Bertozzi was born and raised in Boston, Massachusetts, and went on to earn a summa cum laude degree in chemistry from Harvard in 1988. She earned her doctorate in chemistry from UC Berkeley in 1993 and did postdoctoral work at UC San Francisco afterward. After teaching at UC Berkeley beginning in 1996, she moved to Stanford in 2015.
The victory comes a few days before Bertozzi’s 56th birthday on Monday.
During her interview with them, Bertozzi said that a member of the Nobel committee had informed her, “You have 50 minutes to calm yourself and wait till your life changes.”
Bertozzi told The Daily outside the Sapp Center for Science Teaching and Learning (STLC) that she was initially frightened that the uproar signaled calamities, such as the lab catching fire or a family issue, but that she was then overcome with pleasure upon hearing the news. Fortunately, it turned out to be really exciting news when the phone rang.
She explained that she had been fast asleep when her phone began ringing repeatedly at 1:43 a.m. (“I have a screenshot on my phone to recall”) and that it had taken her some time to awaken. However, it should be noted that he presided as chairman of the Nobel Committee. The realization that “Oh my gosh, this is actually happening” crept up on me gradually.
Bertozzi claimed the experience was so out of the ordinary that she had to shake her head to be sure she wasn’t dreaming. And [the Nobel Committee] was filling me in on the details of the next steps. To be honest, I can’t recall a single word they spoke.

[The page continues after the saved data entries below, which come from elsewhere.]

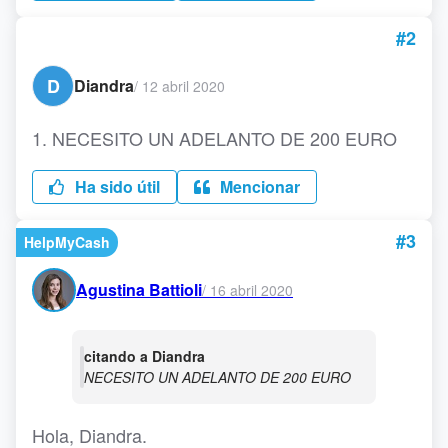
#2
D
Diandra
/
12 abril 2020
NECESITO UN ADELANTO DE 200 EURO
Ha sido útil
Mencionar
#3
HelpMyCash
Agustina Battioli
/
16 abril 2020
citando a Diandra
NECESITO UN ADELANTO DE 200 EURO
Hola, Diandra.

Following the news’s release, Bertozzi found himself in a state of “non-stop” activity. Reporters and photographers from numerous news outlets, as well as Stanford’s communications staff, arrived at her door within minutes. She has also conducted Zoom interviews with the AP, the Wall Street Journal, and the Boston Globe. (Bertozzi, who is from Massachusetts, noted that her hometown newspaper, The Globe, paid a visit and described it as “extraordinary.”)
Sharon Long, a professor of biology at Stanford, and a close friend of Bertozzi’s was among the many on campus to celebrate his victory. Bertozzi and his friend met in San Francisco during his postdoctoral fellowship. Specifically, Bertozzi explored the significance of sulfation on a glycan found on the surface of mammalian cells, whereas Long’s group investigated “a bacterial biosynthetic mechanism that involves sulfation.”
“Reading much beyond her expertise,” Long wrote in an email, “she discovered that one of our enzymes may be a helpful reagent.” Even as a postdoc, she showed the originality, ingenuity, and willingness to take risks that are hallmarks of her whole body of work. She has the ability to recognize the most pressing issues and devise novel solutions to make it feasible to conduct the most crucial tests.
Green Ahn, a sixth-year chemistry Ph.D. student, and Gabby Tender, a fifth-year chemistry Ph.D. student, both echoed Bertozzi’s excitement about the victory. “Explorations at the interface of chemistry and biology will spawn novel medications and diagnostics that improve human health, tools for probing natural biology, and roadmaps for developing synthetic forms of life tailored to serve human needs,” is the stated goal of the lab’s research.
Incredibly encouraging and constantly giving a significant lot of credit to her mentees, Bertozzi has left an indelible impression on the lab, according to one of her mentees, Ahn.
With the skills they’ve learned in her lab, her mentees may go on to do great things as scientists even after their time with her has ended, said Ahn. Her determination to improve human health through chemical means is an inspiration to us all.
Specifically, Tender noted that as a woman working in the lab, she values Bertozzi’s “dedication to diversity, equity, and inclusion” as much as she does Bertozzi’s dedication to the science being done there.
“As a gay Ph.D. student in her lab, Carolyn has long been a personal and scientific role model of mine,” Tender added. “She has delivered seminars about her personal and professional experiences to young gay scientists on campus, making many of us feel both supported and heard.”